___ STUDIETEKST ___
------
 
Welkom
------
Liturgie
------
Vorming
------
Historiek
------
Archief
------
Kalender
------




30 maart 2008 : 2° Paaszondag

Geloof en twijfel van Thomas

Marcel Braekers

Openingszang 500: “Christus is verrezen”

Begroeting

‘Gij die vreest en twijfelt, herken uw Heer en Heiland’. Of tussen jullie veel zijn, die door vrees zijn bevangen, weet ik niet. Twijfelaars zijn er genoeg, denk ik. Vandaag, tweede paaszondag, staat een figuur in het centrum, die in dezelfde hoek staat en in de loop van de geschiedenis met de meest uiteenlopende kenmerken werd beladen: Thomas ook Didimus genaamd. Jaren lang was hij de ongelovige Thomas, tegenwoordig zien sommige hem als het prototype van de westerse scepticus, die alleen maar bereid is te geloven als dat geloof en die verrezen Jezus in zijn kraam passen, weer anderen noemen hem een voorbeeld van een kritische gelovige, die niet zomaar accepteert wat anderen vertellen, maar vragen durft stellen bij zo'n moeilijk thema als verrijzenis. Wie is hij dan wel?
___
Neem uit de tekst over Thomas het stuk van "Geloof en twijfel" tot en met "hij dan wel?" woord voor woord over. De regels die hierna komen, hebben niets te maken met de tekst over Thomas.
___ VASTGELEGDE GEGEVENS ___
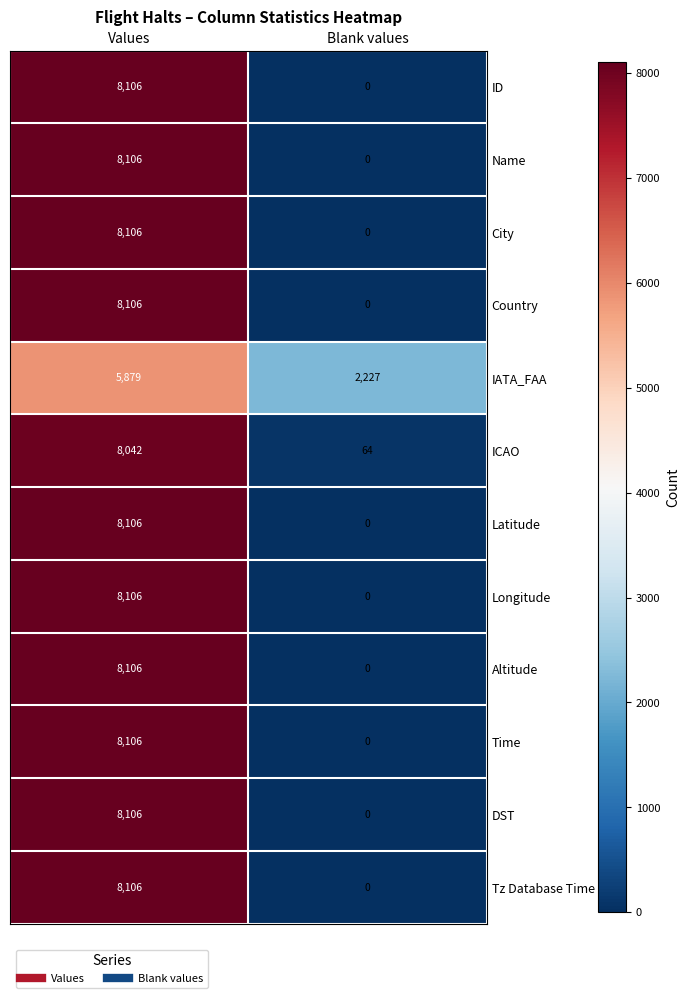

The value of City at Blank values is 0. True or false?

True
___
### RESULTAAT VAN DE OEFENING
Geloof en twijfel van Thomas

Marcel Braekers

Openingszang 500: “Christus is verrezen”

Begroeting

‘Gij die vreest en twijfelt, herken uw Heer en Heiland’. Of tussen jullie veel zijn, die door vrees zijn bevangen, weet ik niet. Twijfelaars zijn er genoeg, denk ik. Vandaag, tweede paaszondag, staat een figuur in het centrum, die in dezelfde hoek staat en in de loop van de geschiedenis met de meest uiteenlopende kenmerken werd beladen: Thomas ook Didimus genaamd. Jaren lang was hij de ongelovige Thomas, tegenwoordig zien sommige hem als het prototype van de westerse scepticus, die alleen maar bereid is te geloven als dat geloof en die verrezen Jezus in zijn kraam passen, weer anderen noemen hem een voorbeeld van een kritische gelovige, die niet zomaar accepteert wat anderen vertellen, maar vragen durft stellen bij zo'n moeilijk thema als verrijzenis. Wie is hij dan wel?